Eating Around Town – Mama Chuy and Dulcinea

by Prince Of Petworth March 8, 2013 at 12:00 pm 7 Comments


Today’s review of Mama Chuy and Dulcinea was written by dcreba. dcreba is a big apple transplant and enthusiast of all things edible. she lives – and often eats – in Logan Circle.

Howard University never had it so good.

The 2600 block of Georgia Avenue NW is now home to not one but two Mexican establishments – located directly next door to one another. Just over a year in, how does Mama Chuy’s self professed modern Mexican taqueria compare to Dulcinea Bar & Grill next door? Check out the vital statistics below.

Mama Chuy:
Named for: the beloved grandmother of the brother / sister team, Dinora and Joe Orozco, who own the joint
Number of seats: 18
Number of floors: 2 – dining room upstairs; waiting area, kitchen, and take out counter downstairs
Take out: yes – full menu
Average price of appetizers and small plates: $4 tacos and $5 sopes
Average price of entrees and larger share plates: $9-13
Vegetarian options available: yes, several
Happy hour: “Happy Day” from 11-6, Tues-Friday
Closed Sundays.

Dulcinea Bar & Grill:
Named for: Don Quixote’s impossible dream, his true love Dulcinea
Number of seats: 24 upstairs + bar, 16 seats down + downstairs bar
Number of floors: 2
Take out: yes, full menu
Average price of appetizers and small plates: $8 quesadillas and $7 tacos
Average price of entrees and larger share plates: $12-18
Vegetarian options available: yes, several.
Open Sundays.

Mama Chuy’s:

On a recent visit – same day, both restaurants – Mama Chuy’s was quiet and serene at lunchtime. Highly recommend taking advantage of their lunch service, thereby enjoying the same food while missing the extensive nighttime waits and avoiding having to shout at your dining companion.
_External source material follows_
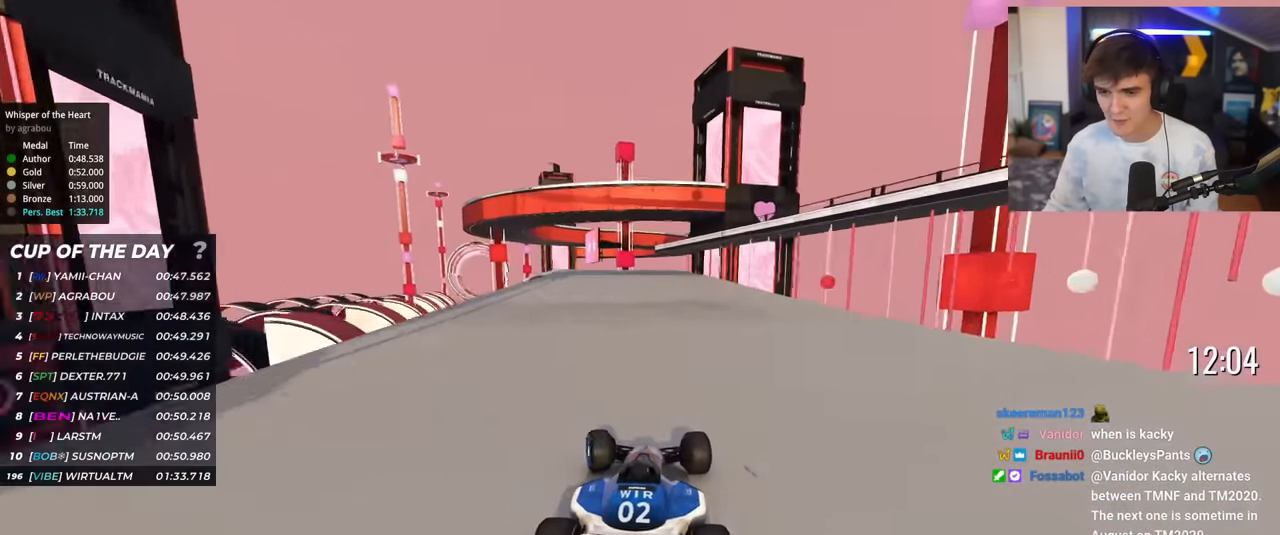
{"keys": ["left", "up"], "events": [[134, "left", "up"], [234, "left", "down"]]}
The quick and dirty: Guacamole was fresh, and an excellent start to a satisfying lunch; the accompanying chips, however, were overfried and salty and the salsa forgettably mild. Sopes – flash fried masa cakes – were flavorful and held their shape and texture throughout the meal without getting soggy. The three to four bite tacos (served 2 to an order) were wrapped in a single tortilla – controversial for those who prefer the double wrap – and filled to the point of being overstuffed. I found it easier to pick mine apart with a fork. The carne asada tacos and the carnitas sopes were standouts. The beer was cold: a pleasantly varied selection of Mexican and domestic beers are available. One quesadilla, three tacos, and one sope later, our party of two scooted in and out for lunch, happily sated, the both of us fed and watered for under $30.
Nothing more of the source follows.